Parece evidente que la paz social que tanto se añora no va a encontrar solución en un nuevo texto constitucional sino en la eliminación y reemplazo de un conjunto de leyes que amparan realmente las frustraciones sociales. Que permiten que los derechos más elementales del ser humano, como los de la vida, la educación y la previsión social, no sean vulnerados por la concentración económica, los salarios de hambre y esas normativas todavía vigentes que permiten la existencia de las abusivas administradoras de pensiones, de las isapres de salud y otros monstruos institucionales perpetuados mucho más que las constituciones que nos hemos dado.
Mientras las leyes estimulen el afán de lucro y no exista igualdad ante la Ley podremos entretenernos con elucubraciones tan generales y, por lo mismo, inefectivas y que en el mundo nunca han evitado catástrofes como las guerras, las hambrunas y, ahora, el inminente colapso medio ambiental.
Hace falta en Chile asumir que nuestras diferencias son mucho más severas y multifactoriales, así como entender que para promover la democracia, como un bien superior, es preciso que exista, primero, equidad social, un mínimo común de educación e instrucción, una ética social que se imponga en las entidades del estado, los tribunales y las propias Fuerzas Armadas que, de pronto ahora, hasta desde la izquierda se les reconoce ser garantes del orden, sin que todavía se haga justicia en relación a la falta de probidad de sus oficiales. Militarizando con esto zonas del país con las consecuencias que de ello podemos visualizar si miramos a otras históricas decisiones, como la mal llamada Pacificación de la Araucanía.

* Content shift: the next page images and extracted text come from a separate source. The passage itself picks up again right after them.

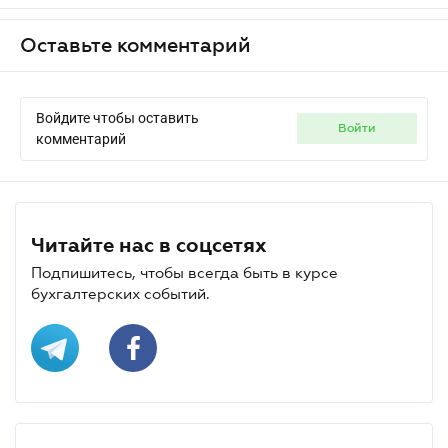
Оставьте комментарий
Войдите чтобы оставить
войти
комментарий
Читайте нас в соцсетях
Подпишитесь, чтобы всегда быть в курсе
бухгалтерских событий.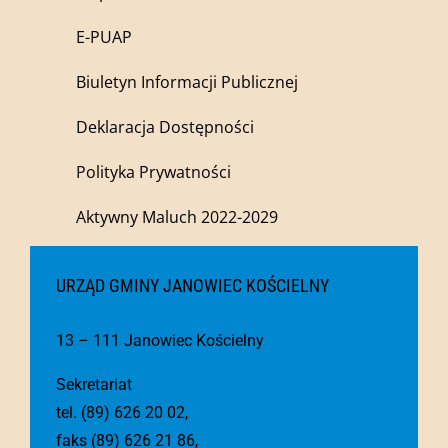
E-PUAP
Biuletyn Informacji Publicznej
Deklaracja Dostępności
Polityka Prywatności
Aktywny Maluch 2022-2029
URZĄD GMINY JANOWIEC KOŚCIELNY
13 – 111 Janowiec Kościelny
Sekretariat
tel. (89) 626 20 02,
faks (89) 626 21 86,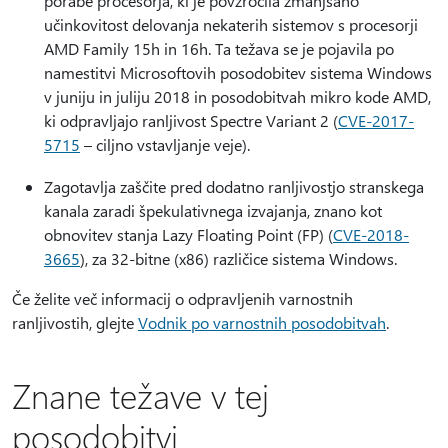
porabe procesorja, ki je povzročila zmanjšano
učinkovitost delovanja nekaterih sistemov s procesorji
AMD Family 15h in 16h. Ta težava se je pojavila po
namestitvi Microsoftovih posodobitev sistema Windows
v juniju in juliju 2018 in posodobitvah mikro kode AMD,
ki odpravljajo ranljivost Spectre Variant 2 (
CVE-2017-
5715
– ciljno vstavljanje veje).
Zagotavlja zaščite pred dodatno ranljivostjo stranskega
kanala zaradi špekulativnega izvajanja, znano kot
obnovitev stanja Lazy Floating Point (FP) (
CVE-2018-
3665
), za 32-bitne (x86) različice sistema Windows.
Če želite več informacij o odpravljenih varnostnih
ranljivostih, glejte
Vodnik po varnostnih posodobitvah
.
Znane težave v tej
posodobitvi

Lo que vamos a tener en los próximos meses será una dura contienda política con miras a la aprobación o rechazo de la nueva Carta Magna. La política, los medios de comunicación y las redes sociales ya están dichosos y obnubilados ante esta nueva contienda electoral, así como los que realmente mandan el país ganan un tiempo muy útil para seguir postergando las verdaderas y más sentidas demandas sociales.
De esta manera, en la llamada macro zona sur continuará el estado de guerra, destrucción y muerte con o sin militares en las carreteras, pueblos y poblados mapuches. Los pobres verán cómo se encarecen el pan, la parafina y sus necesidades más elementales, aunque se le otorguen nuevos incrementos al salario mínimo. Las pensiones seguirán siendo miserables y la deuda histórica con los profesores del país continuará dilatándose, mientras que sus acreedores vayan muriendo por el paso de los años. Todo ello si es que no se propician con urgencia leyes concretas, más allá de lo que resulte como nueva Constitución.
No se trata de ser pesimistas, sino comprobar, con realismo, lo sucedido en nuestras últimas décadas de vida republicana, donde la Constitución nos resultaba escandalosa, pero, en realidad, las inequidades eran consecuencia de las leyes que amparaban la explotación respecto del salario, la previsión, la educación discriminatoria y otros despropósitos antidemocráticos. Donde los jueces, más que recurrir a la Constitución, aplicaban las normas que al parecer tendrán más vida que la propia Carta Magna. A las que se suman los tratados firmados por nuestros gobiernos y parlamentos para abrir nuestra economía a los mercados internacionales y consumar el despojo de nuestros recursos naturales.